*** Provided records Section Begins ***

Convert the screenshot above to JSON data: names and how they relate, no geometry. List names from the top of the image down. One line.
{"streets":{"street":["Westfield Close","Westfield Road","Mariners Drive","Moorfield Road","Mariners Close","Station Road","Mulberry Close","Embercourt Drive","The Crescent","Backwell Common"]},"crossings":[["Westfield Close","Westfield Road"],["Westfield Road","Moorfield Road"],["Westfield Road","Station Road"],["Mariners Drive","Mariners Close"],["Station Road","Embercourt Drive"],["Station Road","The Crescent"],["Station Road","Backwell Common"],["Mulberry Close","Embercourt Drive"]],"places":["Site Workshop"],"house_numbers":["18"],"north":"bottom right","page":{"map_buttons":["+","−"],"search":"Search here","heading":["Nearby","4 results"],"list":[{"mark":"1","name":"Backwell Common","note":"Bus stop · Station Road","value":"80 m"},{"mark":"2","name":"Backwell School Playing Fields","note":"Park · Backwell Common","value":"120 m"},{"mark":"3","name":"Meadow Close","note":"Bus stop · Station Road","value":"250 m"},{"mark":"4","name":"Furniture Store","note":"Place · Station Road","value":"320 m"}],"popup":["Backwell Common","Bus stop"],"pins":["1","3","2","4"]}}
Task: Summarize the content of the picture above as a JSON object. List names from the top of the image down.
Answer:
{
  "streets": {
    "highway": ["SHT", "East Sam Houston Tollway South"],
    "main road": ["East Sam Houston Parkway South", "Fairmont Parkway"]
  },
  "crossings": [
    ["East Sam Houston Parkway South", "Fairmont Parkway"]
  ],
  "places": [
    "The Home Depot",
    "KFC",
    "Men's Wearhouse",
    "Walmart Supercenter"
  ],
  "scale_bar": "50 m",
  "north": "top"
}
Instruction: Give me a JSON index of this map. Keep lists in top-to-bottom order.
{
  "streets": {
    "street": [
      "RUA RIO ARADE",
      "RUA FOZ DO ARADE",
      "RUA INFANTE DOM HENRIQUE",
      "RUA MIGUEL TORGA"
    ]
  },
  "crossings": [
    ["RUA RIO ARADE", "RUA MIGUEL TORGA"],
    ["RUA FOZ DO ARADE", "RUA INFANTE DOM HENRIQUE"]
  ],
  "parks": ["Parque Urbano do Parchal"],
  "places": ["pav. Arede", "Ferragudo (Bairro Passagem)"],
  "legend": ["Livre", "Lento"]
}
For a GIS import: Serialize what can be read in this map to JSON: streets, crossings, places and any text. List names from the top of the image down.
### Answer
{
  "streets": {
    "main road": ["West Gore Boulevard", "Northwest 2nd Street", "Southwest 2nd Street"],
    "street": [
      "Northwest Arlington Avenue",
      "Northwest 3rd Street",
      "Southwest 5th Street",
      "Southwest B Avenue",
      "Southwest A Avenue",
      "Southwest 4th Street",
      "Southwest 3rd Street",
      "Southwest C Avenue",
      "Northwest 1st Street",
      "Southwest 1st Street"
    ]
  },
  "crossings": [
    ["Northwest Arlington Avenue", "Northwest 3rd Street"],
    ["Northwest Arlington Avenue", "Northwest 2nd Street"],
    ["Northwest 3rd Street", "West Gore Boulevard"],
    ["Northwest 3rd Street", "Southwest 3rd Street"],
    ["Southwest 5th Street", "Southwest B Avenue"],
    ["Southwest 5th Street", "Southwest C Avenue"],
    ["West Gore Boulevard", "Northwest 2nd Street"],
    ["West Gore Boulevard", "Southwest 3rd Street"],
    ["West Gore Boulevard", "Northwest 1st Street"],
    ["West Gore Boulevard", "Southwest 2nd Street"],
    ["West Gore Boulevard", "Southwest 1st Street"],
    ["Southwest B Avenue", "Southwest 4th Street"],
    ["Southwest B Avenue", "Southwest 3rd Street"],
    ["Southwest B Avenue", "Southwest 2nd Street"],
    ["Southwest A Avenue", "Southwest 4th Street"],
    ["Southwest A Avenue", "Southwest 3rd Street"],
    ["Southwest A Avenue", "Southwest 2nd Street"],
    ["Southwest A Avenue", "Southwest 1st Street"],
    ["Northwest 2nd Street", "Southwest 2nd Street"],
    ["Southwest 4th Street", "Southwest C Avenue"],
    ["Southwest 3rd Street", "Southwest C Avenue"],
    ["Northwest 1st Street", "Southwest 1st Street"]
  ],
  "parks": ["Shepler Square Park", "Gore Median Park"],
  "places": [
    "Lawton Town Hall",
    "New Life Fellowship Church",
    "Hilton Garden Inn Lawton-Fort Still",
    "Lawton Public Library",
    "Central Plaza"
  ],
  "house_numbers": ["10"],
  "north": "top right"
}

*** Provided records Section Ends ***

Scan the records for the string "Boulevard" and report each line where it occurs.

    "main road": ["West Gore Boulevard", "Northwest 2nd Street", "Southwest 2nd Street"],
    ["Northwest 3rd Street", "West Gore Boulevard"],
    ["West Gore Boulevard", "Northwest 2nd Street"],
    ["West Gore Boulevard", "Southwest 3rd Street"],
    ["West Gore Boulevard", "Northwest 1st Street"],
    ["West Gore Boulevard", "Southwest 2nd Street"],
    ["West Gore Boulevard", "Southwest 1st Street"],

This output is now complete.